What strikes me is that the names which appear on the most papers are NOT THE JUNIOR PEOPLE , but the PRINCIPAL INVESTIGATORS of the laboratories!
How can the PIs claim they are ignorant to the fraud if they are the commonality among the bulk of the papers? How can you say a junior person did it, when there is no junior person on all the papers? You either have to postulate a series of junior people who photoshopped, or…
So… a lot of photoshopping in their exhibits? The hell?
They did a piece on the guy (David Sholto) who flagged the issues in the Guardian.
Interesting guy for sure. He has flagged over 2000 studies now (and damn, thats a lot).
Just don’t humiliate the profession by needing to retract it. I don’t want to see the name Meep on an unfortunate bar chart.
I’m making a separate research fraud thread:
https://community-new.goactuary.com/t/research-fraud-plagiarism-data-faking-etc/8875
I’ve often wondered about this…and what would happen to our language if we colonized a different planet.
tl;dr: developing a new accent appears to happen relatively quickly.
I assume it changed toward the person whose accent was the most annoying or easiest to make fun of.
I also suspect that the same thing happened when euro’s colonized the Americas.
From 60 Minutes tonight…
video:
transcript (also with video):
That was the point of the problem as presented, as I understand it – prove the pythagorean theorem using only trigonometry…or something like that.
Part of the difficulty is that much of trig depends on the Pythagorean theorem, so using trig to prove it is, if you’ll pardon the pun, circular.
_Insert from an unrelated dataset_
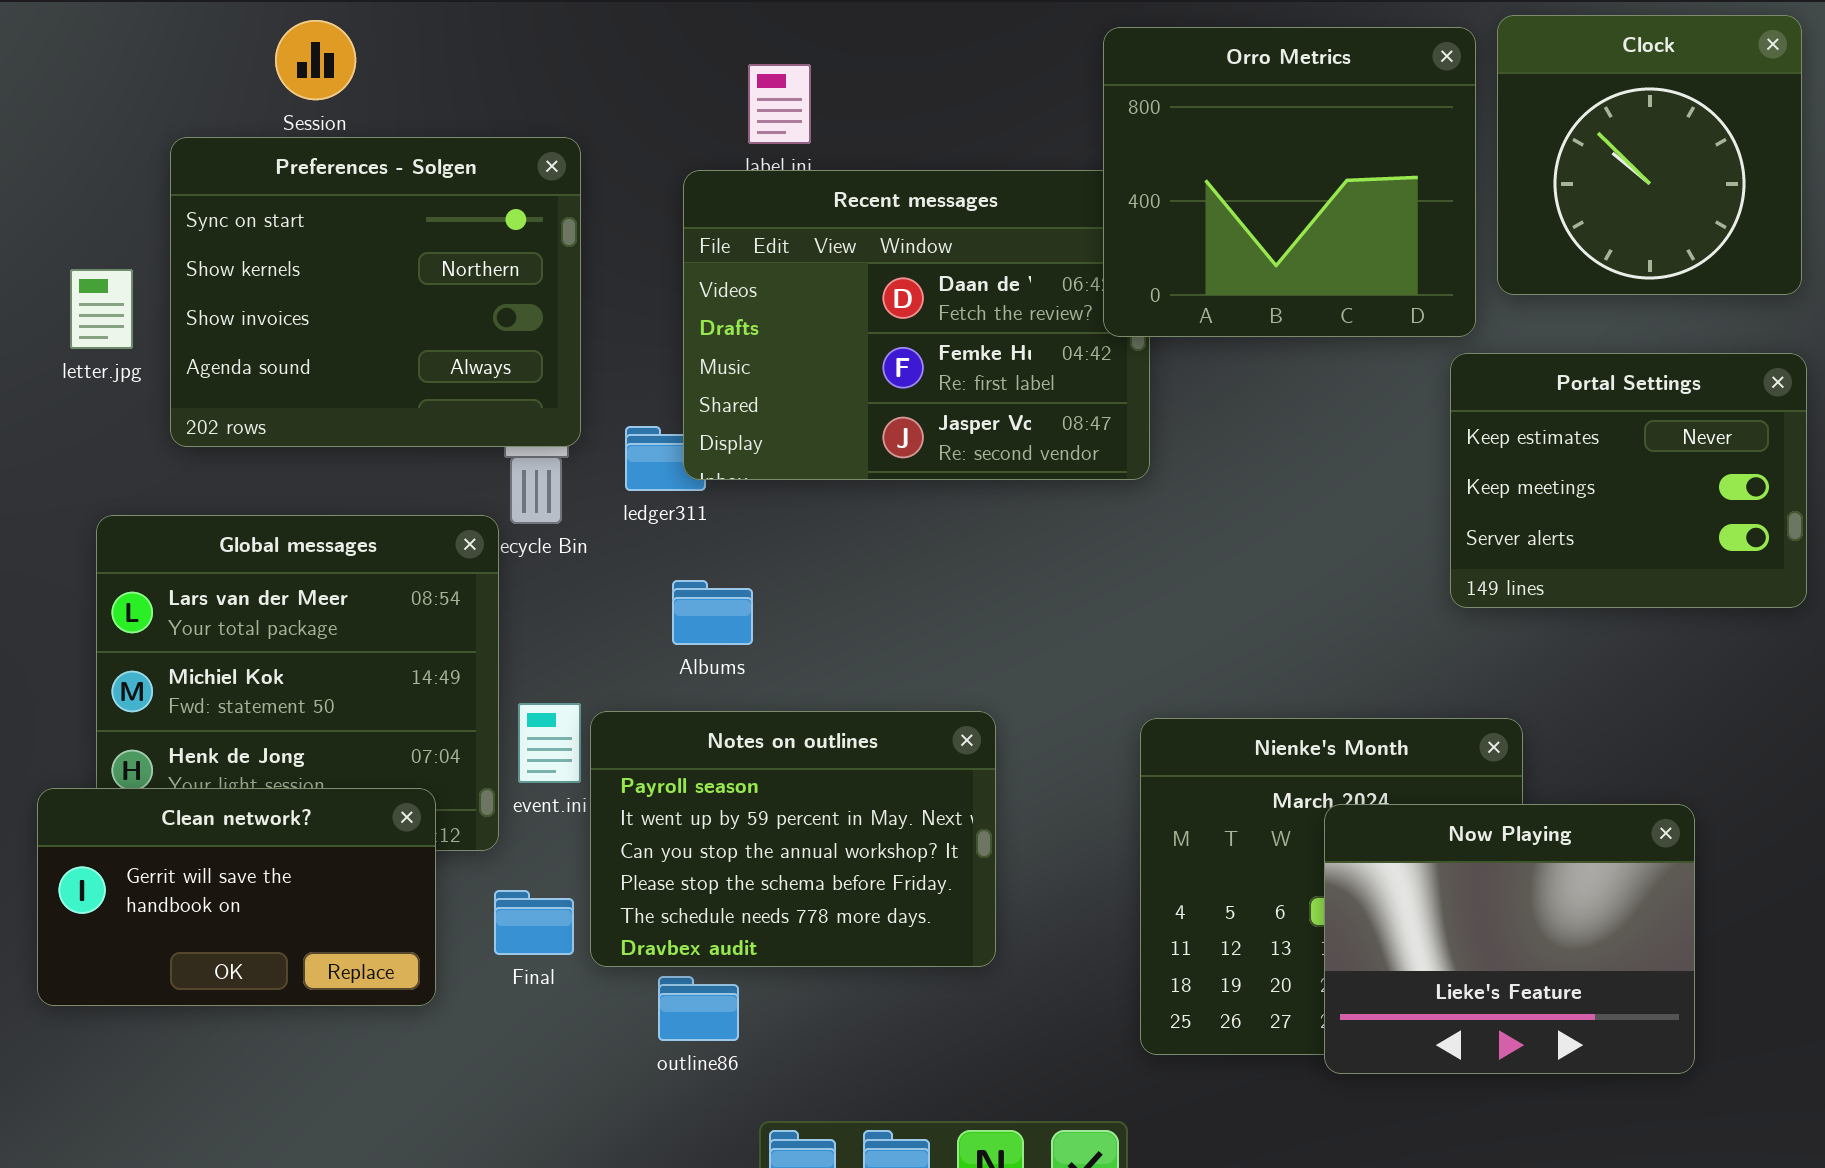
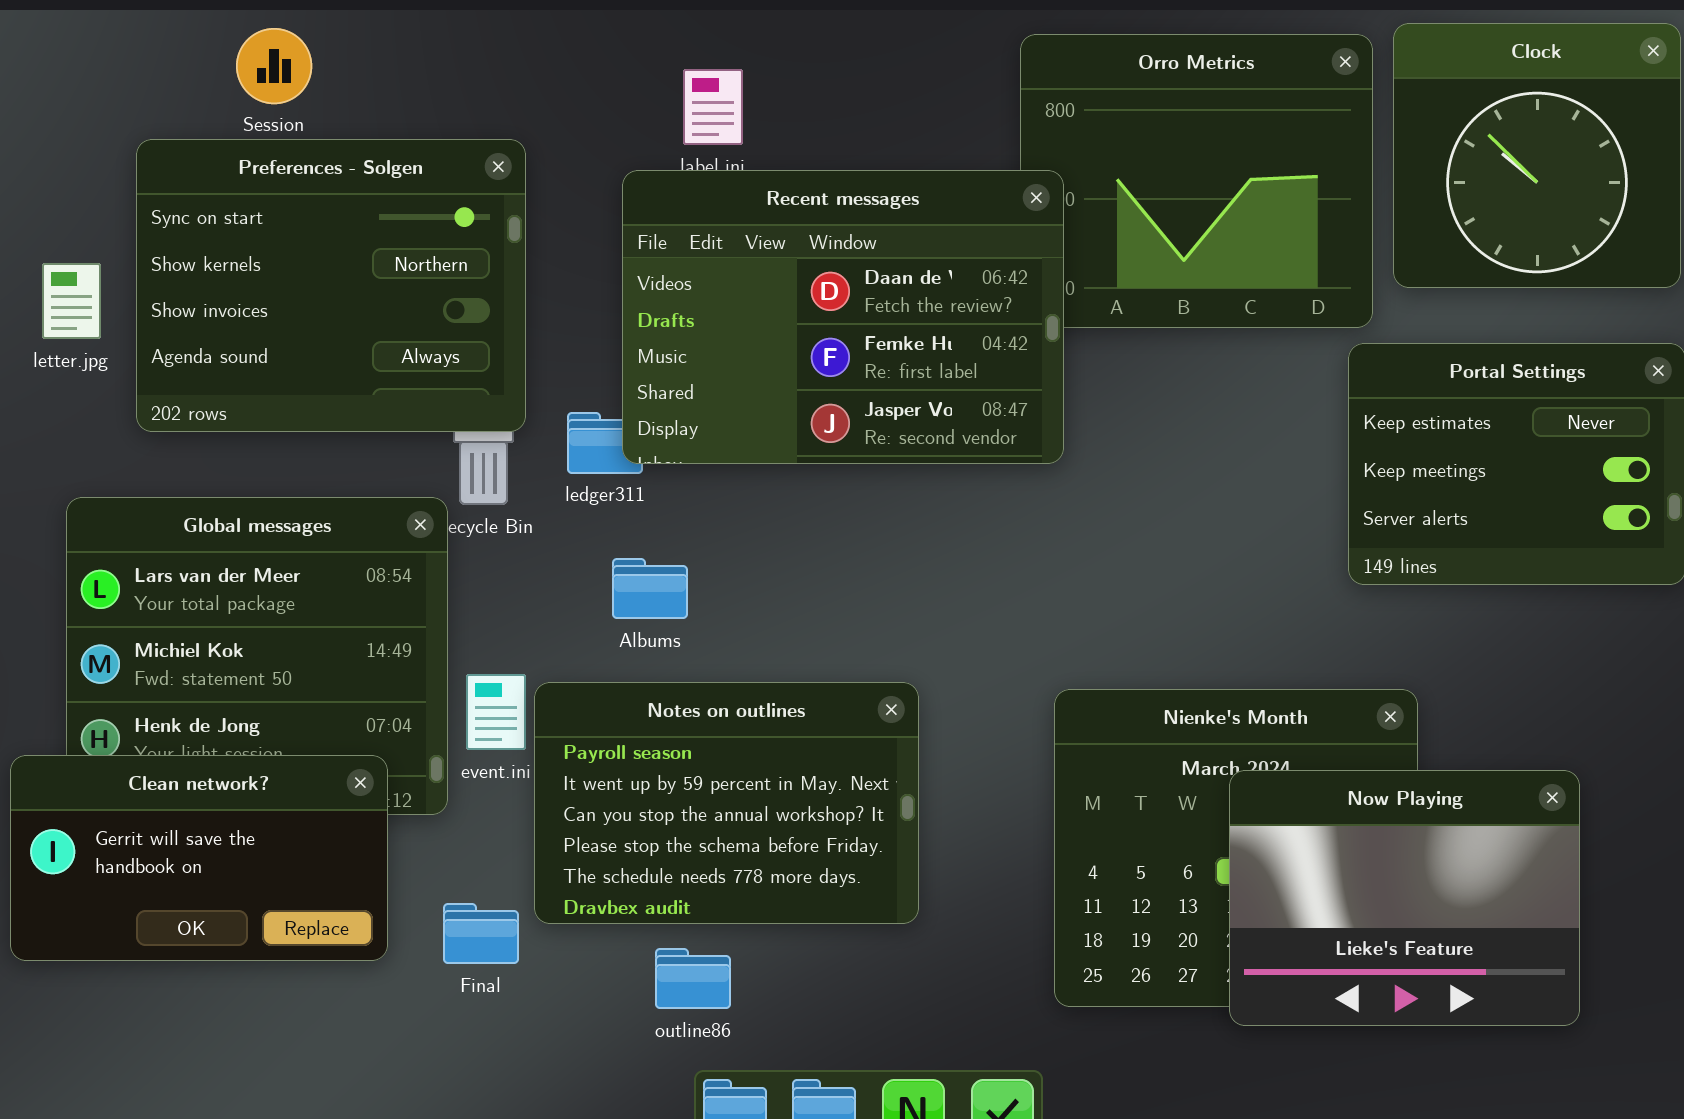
Recent messages: [683,170,1150,480] -> [622,170,1064,464], raised
Final: [494,890,574,955] -> [443,903,519,964], moved
outline86: [658,976,739,1041] -> [655,948,731,1009], moved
But the law of sines, which is what they used, does not depend on the Pythagorean theorem.
IBD breakthrough.. Hopefully this is going to yield effective treatments quickly.
IBD breakthrough. Neither IBD or IBS are greatly understood, but IBD is a different condition which tends toward being more severe (Crohn’s being one common form, which in turn tends to be more severe than Ulcerative Colitis.)
Not to trivialize IBS, but it’s kind of “upset stomach” versus “inflammatory autoimmune disease”.
That said, somebody with a controlled case of Crohn’s could have a better QoL than somebody with terribly controlled IBS.
Sorry, I wasn’t knowledgeable on the acronym. Will fix.
Hopefully this will lead to good control for lupus patients.
I took an intro to quantum mechanics course in my masters. Once I got through the non intuitive stuff, it’s really interesting. I think a lot of actuaries would do very well in the field.
I never took qm, but my undergrad experiences with modern physics, was that it’s all incomprehensible voodoo bullshit in the form of equations I can almost but not quite understand.